Continuing to grow throughout the 1870s, Second Presbyterian selected a new, serene, rustic location at Eighth and Elm Streets — outside the hustle and bustle of the financial district — for the site of its new church, erected at a cost of $250,000. The magnificent building was dedicated on April 11, 1875, and, through a series of mergers, eventually became the home of what is now Covenant-First Presbyterian Church, an amalgamation completed in 1933 representing the unification of the Presbyterian churches planted over the course of two centuries: First Presbyterian Church, First Reformed Presbyterian Church, West Liberty Presbyterian Church/Second German Presbyterian Church, Second Presbyterian Church, Church of the Covenant, Fifth Presbyterian Church/The Scots Church, and Central Presbyterian Church.

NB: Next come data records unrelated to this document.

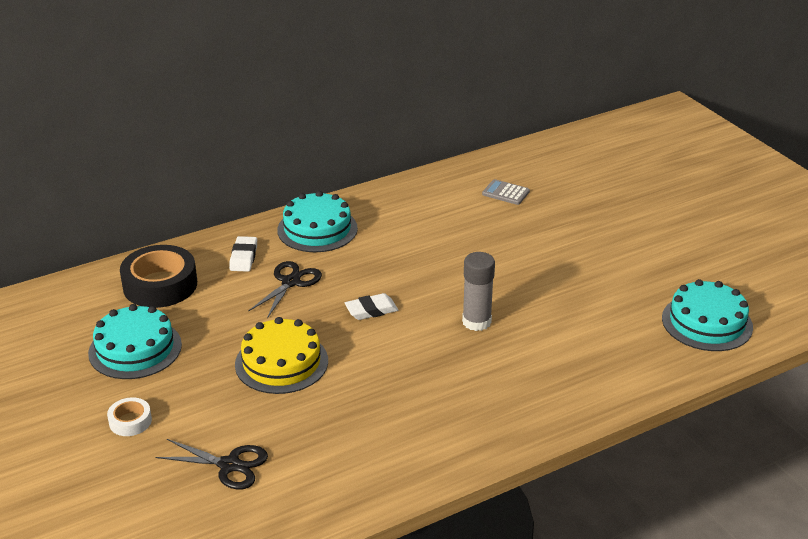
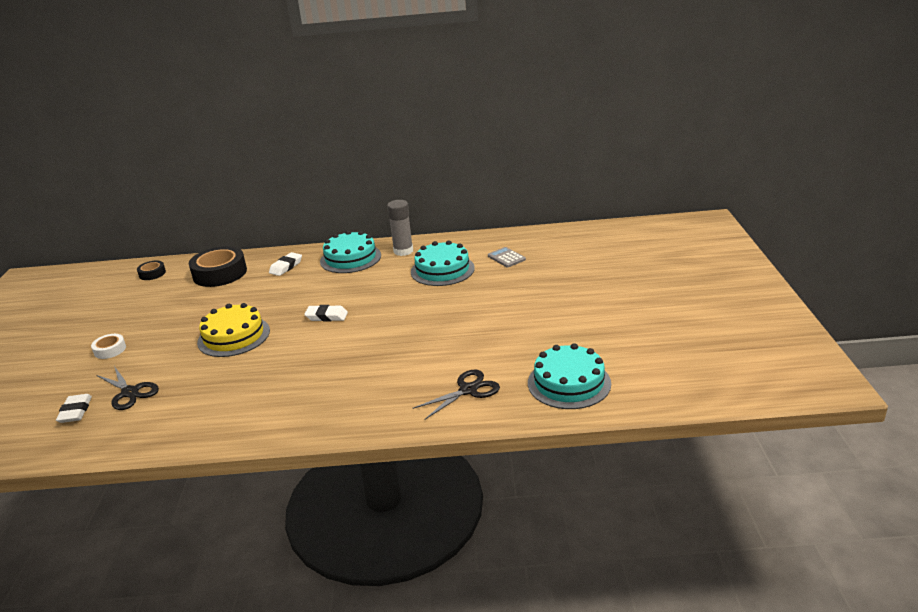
camera: 30 degrees right, 5 degrees down
(57, 306) = (152, 274): none -> black tape
(135, 349) = (163, 307): turquoise cake -> turquoise cake (442, 270)
(184, 508) = (75, 411): none -> white eraser
(290, 282) = (296, 287): black scissors -> black scissors (468, 390)
(476, 322) = (389, 340): grey glue stick -> grey glue stick (403, 251)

Today the church, on the National Register of Historic Places, graces the transition point between the business district, a growing residential community near Piatt Park, and OTR. With vibrant music and a traditional worship service, the church attracts visitors to downtown, city and suburban worshippers alike.
Be sure to greet Dan at the Presbytery Gathering in August, and welcome him to the Presbytery of Cincinnati to make his beginning here, and the beginning of a new season for Covenant-First, warm and blessed!